In quel complesso è cresciuto Yazid (Reda Kateb), che ha troppa familiarità con il mondo delle case popolari e della piccola criminalità per credere davvero alle convinzioni della sua sindaca e del suo capo (è il suo assistente personale), eppure ammira Clémence (ed è palesemente attratto a lei) per il suo impegno cristallino e sobrio nell’agone politico. Tutto precipita quando arriva una chiamata inaspettata dall’Eliseo con la classica proposta che non si può rifiutare: un posto da ministra.
Il potere politico logora anche chi non lo vuole
Les Promesses è proprio incentrato sulla fascinazione che il potere politico esercita anche sulla persona più integerrima. Il film racconta l’infernale circolo vizioso che affronta ogni politico: per mantenere le promesse fatte al proprio elettorato è necessario ottenere sempre più potere, che però viene scambiato tra persone interessate ad un prezzo moralmente altissimo. Accecata dalla possibilità di portare la sua visione sobria e pragmatica a livello nazionale, Clémence non si rende nemmeno conto di quanto velocemente stia compromettendo la sua reputazione e la fiducia costruita in due lunghi mandati tra gli elettori e nel partito.
Forse è un po’ strano ma tutto sommato indicativo di come vadano le cose in Francia vedere tanti film in cui persone abbienti della sinistra progressista hanno a cuore il benessere della classe proletaria, ma stando al caldo delle loro ville borghesi.
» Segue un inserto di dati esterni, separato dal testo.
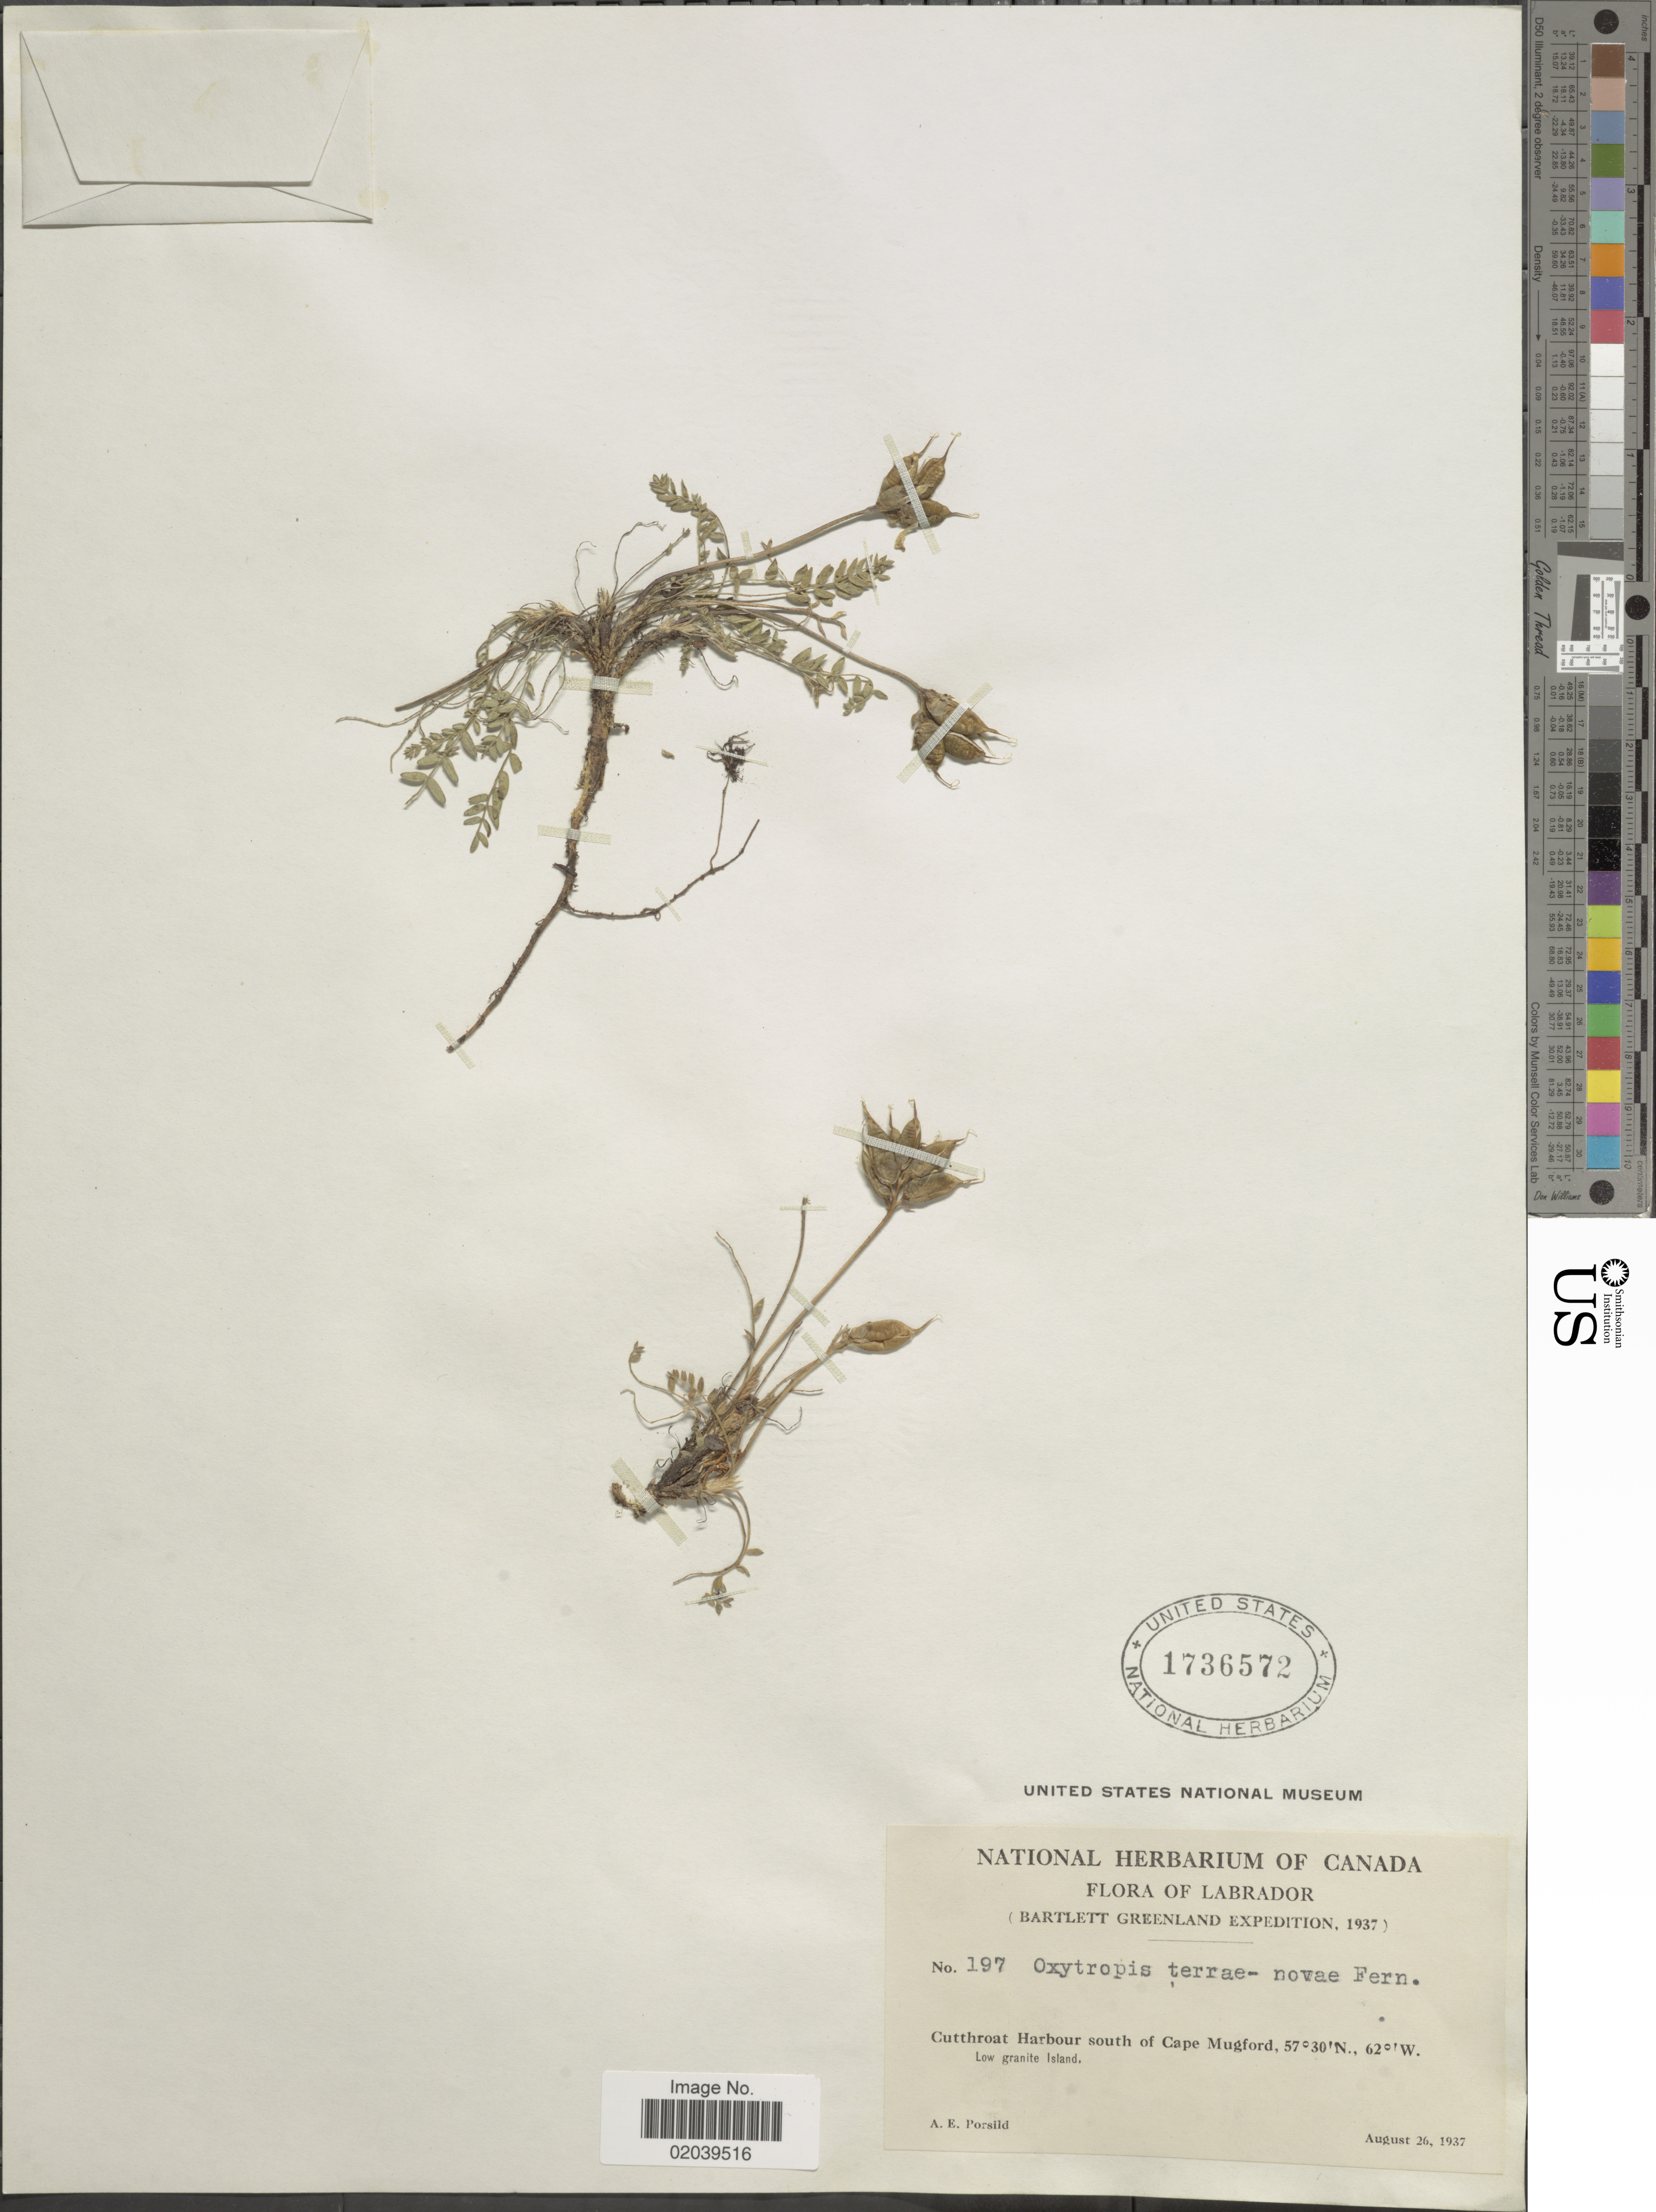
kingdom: Plantae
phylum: Tracheophyta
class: Magnoliopsida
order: Fabales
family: Fabaceae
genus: Oxytropis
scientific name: Oxytropis campestris var. terrae-novae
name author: (Fernald) Barneby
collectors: A. E. Porsild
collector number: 197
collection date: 1937-08-26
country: Canada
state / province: Newfoundland and Labrador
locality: Labrador, (Bartlett Greenland), Cutthrout Harbour south of Cape Mugford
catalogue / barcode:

Les Promesses ricade decisamente nel novero di questo genere di film, ma propone una visione in cui c’è ancora spazio per la speranza di un mondo e una politica più giusta, a differenza dell’amarissimo Alice e il sindaco.
Se Isabelle Huppert è una garanzia e da sola rende il film valevole di visione, qui Reda Kateb riesce nell’incredibilmente impresa di metterla in ombra, interpretando il consigliere (talvolta l’angelo custode) sempre al suo fianco. È un personaggio accattivante il suo: Yazid è disincantato perché conosce la vita nei complessi che il suo capo vuole ristrutturare, ha in sé l’anima dell’animale politico (l’ammirazione per Barack Obama, faccia pulita e attitudine da squalo, la dice lunga) e non disdegna di fare i lavori sporchi per non costringere Clémence a scendere a patti con il suo ideale. Ciliegina sulla torta, tra i due c’è una tensione sensuale mai esplicitata, ma innegabile, che contribuisce a rendere la visione di Les Promesses sempre avvincente.